The clusters are visibly separable across danceability, energy, and valence, three dimensions that map directly to how listeners experience music.

Generate Playlists

Now we label each cluster based on its audio profile and extract a sample playlist from each. This is the payoff, coherent, themed track lists generated entirely by the algorithm.

Code

# Assign readable labels based on each cluster's audio signature
def label_cluster(row):
    if row["energy"] > 0.7 and row["loudness"] > -8:
        return "High-Energy Bangers"
    elif row["energy"] < 0.45 and row["valence"] < 0.35:
        return "Late-Night Chill"
    elif row["danceability"] > 0.7 and row["valence"] > 0.5:
        return "Dance Floor Fillers"
    elif row["valence"] > 0.6:
        return "Feel-Good Sunshine"
    elif row["tempo"] > 130 and row["energy"] > 0.5:
        return "Workout Fuel"
    else:
        return "Melancholy Mood"

cluster_labels = cluster_profile.apply(label_cluster, axis=1).to_dict()
spotify["playlist"] = spotify["cluster"].map(cluster_labels)
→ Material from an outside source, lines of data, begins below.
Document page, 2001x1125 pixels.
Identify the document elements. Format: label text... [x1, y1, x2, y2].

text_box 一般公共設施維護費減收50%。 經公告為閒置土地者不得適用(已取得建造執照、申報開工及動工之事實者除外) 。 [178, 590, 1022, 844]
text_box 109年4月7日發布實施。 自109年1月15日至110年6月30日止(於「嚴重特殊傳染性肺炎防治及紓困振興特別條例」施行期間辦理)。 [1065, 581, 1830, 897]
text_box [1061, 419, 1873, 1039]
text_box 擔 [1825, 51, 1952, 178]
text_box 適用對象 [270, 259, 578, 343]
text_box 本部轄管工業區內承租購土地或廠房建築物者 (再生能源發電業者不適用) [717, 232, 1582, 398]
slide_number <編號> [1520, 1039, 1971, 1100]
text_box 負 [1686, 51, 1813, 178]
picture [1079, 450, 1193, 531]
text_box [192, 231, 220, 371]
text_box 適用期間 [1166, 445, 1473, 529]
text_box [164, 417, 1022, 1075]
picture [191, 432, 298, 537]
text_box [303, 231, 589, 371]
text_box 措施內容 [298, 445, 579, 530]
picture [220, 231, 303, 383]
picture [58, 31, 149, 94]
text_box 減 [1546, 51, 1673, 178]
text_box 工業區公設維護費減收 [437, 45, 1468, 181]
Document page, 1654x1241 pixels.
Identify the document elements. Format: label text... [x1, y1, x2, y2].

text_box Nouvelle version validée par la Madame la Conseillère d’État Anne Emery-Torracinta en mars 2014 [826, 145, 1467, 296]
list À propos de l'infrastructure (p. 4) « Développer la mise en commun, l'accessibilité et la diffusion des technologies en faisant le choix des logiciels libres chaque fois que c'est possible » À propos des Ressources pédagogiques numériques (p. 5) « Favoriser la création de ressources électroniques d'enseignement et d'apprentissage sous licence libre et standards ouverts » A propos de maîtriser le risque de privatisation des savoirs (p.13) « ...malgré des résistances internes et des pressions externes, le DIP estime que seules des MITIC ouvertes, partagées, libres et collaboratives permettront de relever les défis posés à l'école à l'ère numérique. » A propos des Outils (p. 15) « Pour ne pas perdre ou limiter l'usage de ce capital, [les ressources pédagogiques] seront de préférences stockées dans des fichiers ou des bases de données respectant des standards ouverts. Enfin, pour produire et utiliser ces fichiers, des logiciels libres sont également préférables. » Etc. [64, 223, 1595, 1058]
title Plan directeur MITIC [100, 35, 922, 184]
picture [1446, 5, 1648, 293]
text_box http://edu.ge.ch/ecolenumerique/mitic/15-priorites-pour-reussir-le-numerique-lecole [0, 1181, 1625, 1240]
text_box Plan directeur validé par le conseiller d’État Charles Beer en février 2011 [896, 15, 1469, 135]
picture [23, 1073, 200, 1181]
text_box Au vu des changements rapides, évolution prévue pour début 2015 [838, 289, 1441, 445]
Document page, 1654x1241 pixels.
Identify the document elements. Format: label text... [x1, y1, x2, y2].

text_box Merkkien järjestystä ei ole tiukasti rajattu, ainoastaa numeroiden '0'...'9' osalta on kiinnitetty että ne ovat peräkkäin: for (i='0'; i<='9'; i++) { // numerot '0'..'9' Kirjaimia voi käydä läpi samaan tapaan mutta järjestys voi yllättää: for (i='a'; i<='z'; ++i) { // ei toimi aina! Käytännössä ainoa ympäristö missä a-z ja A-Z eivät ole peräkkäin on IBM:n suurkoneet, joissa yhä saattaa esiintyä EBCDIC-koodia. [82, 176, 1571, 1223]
Sample Output from the Algorithm

Below is a sample of what the output looks like, two contrasting playlists the algorithm discovered from the data. For each, we show the top 5 tracks by popularity: the songs it would surface first for a listener whose taste matches that cluster’s sonic fingerprint. Notice how every track within a group feels cohesive, despite no genre label ever being used.

Late-Night Chill

Cluster 0 · 866 tracks

energy 0.14 dance 0.31 valence 0.16 101 bpm

1 Fly Me to the Moon The Macarons Project

2 Sea Change Stephan Moccio

3 Nepenthe Clyde Boudreaux

4 We Contain Multitudes (from home) Ólafur Arnalds

5 Med slutna ögon Najma Wallin

High-Energy Bangers

Cluster 1 · 2152 tracks

energy 0.79 dance 0.54 valence 0.63 135 bpm

1 Caramelo Ozuna

2 Se Me Olvidó Christian Nodal

3 Amor Tóxico Christian Nodal

4 Mad Love Mabel

5 это ли счастье? Rauf & Faik

The beauty of this approach is that genre never enters the equation. The algorithm groups tracks purely by how they sound, which means it can surface unexpected connections for example a folk track next to an ambient electronic song, all brought together based on their shared acousticness and low energy.

We started with a question; how does Spotify know what I want to hear? and arrived at a working answer: represent every song as a point in a multi-dimensional feature space, then let K-Means discover the natural groupings.

The algorithm is elegant in its simplicity and is able to deliver good results.